SHORT EXERCISE :: Could you copy the NFT article excerpt below in full, word for word?

QUOTED TEXT ::
----------
Don’t worry; by the end of this article, you should understand the wide variety of potential non-fungible tokens offer and why they will become an integral part of our modern lives in the not-too-distant future.

Are you ready?

Awesome… So let’s learn all about Non-Fungible Tokens.

3 Concepts To Better Understand What NFT's are.

Before discussing the specifics of non-fungible tokens and the underlying technology, we must understand three critical concepts for the beauty of NFT’s to really sink in.

This article aims to have you feel the same excitement about NFTs that I experienced while researching.

But first, I want to discuss three fundamental concepts within the field of Non-Fungible tokens. These are: 

  1. Subjective versus objective value
  2. Fungible versus non-fungible assets
  3. Definition of tokens

Let’s dive in, shall we?

Subjective value is the perception that an item has worth based on your beliefs, perceptions, or preferences.

For example, I have a $600USD roundtrip plane ticket to Iceland departing tomorrow and coming back a week.

If you cannot find a way to go tomorrow, or do not have an international passport, or are someone who has no interest in going to Iceland, then the (ticket) is worthless to you.
----------
DATASET RECORDS ::
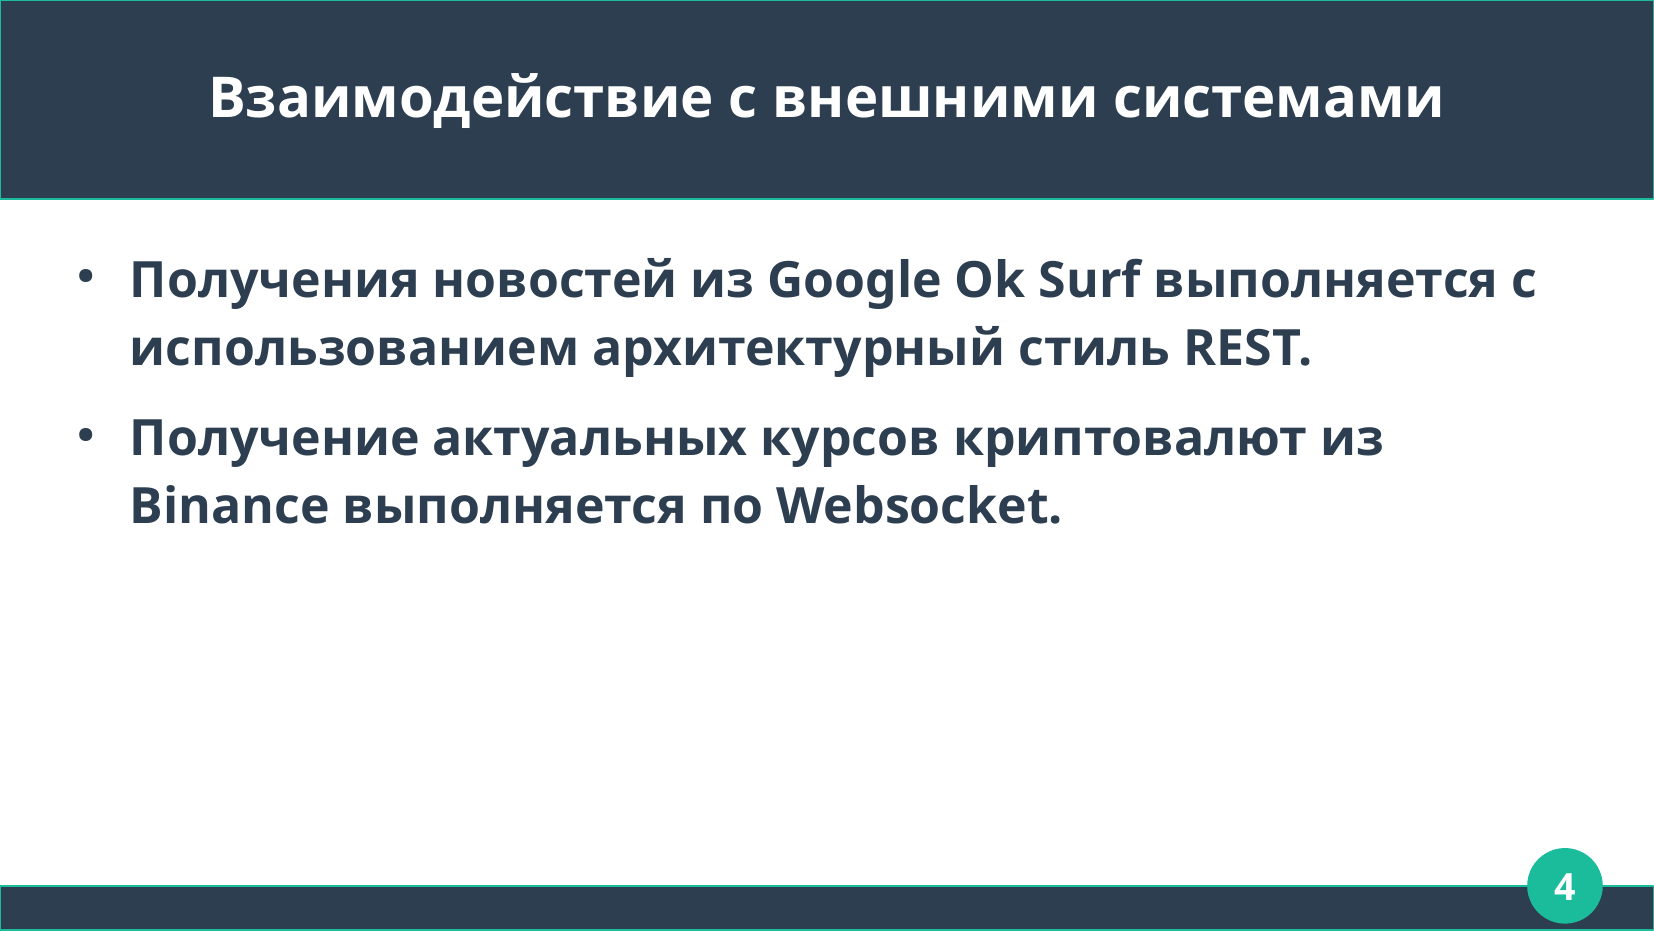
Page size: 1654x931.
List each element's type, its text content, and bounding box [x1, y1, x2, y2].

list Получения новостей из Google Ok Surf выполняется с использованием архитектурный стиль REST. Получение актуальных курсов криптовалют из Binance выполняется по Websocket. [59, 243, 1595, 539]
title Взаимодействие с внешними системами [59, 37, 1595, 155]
----------
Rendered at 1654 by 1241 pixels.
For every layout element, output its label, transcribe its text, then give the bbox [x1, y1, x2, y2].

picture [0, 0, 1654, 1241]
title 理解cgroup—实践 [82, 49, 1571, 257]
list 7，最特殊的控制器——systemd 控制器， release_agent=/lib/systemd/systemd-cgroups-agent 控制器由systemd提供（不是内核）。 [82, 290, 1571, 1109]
----------
IN RESPONSE ::
Don’t worry; by the end of this article, you should understand the wide variety of potential non-fungible tokens offer and why they will become an integral part of our modern lives in the not-too-distant future.

Are you ready?

Awesome… So let’s learn all about Non-Fungible Tokens.

3 Concepts To Better Understand What NFT's are.

Before discussing the specifics of non-fungible tokens and the underlying technology, we must understand three critical concepts for the beauty of NFT’s to really sink in.

This article aims to have you feel the same excitement about NFTs that I experienced while researching.

But first, I want to discuss three fundamental concepts within the field of Non-Fungible tokens. These are: 

  1. Subjective versus objective value
  2. Fungible versus non-fungible assets
  3. Definition of tokens

Let’s dive in, shall we?

Subjective value is the perception that an item has worth based on your beliefs, perceptions, or preferences.

For example, I have a $600USD roundtrip plane ticket to Iceland departing tomorrow and coming back a week.

If you cannot find a way to go tomorrow, or do not have an international passport, or are someone who has no interest in going to Iceland, then the (ticket) is worthless to you.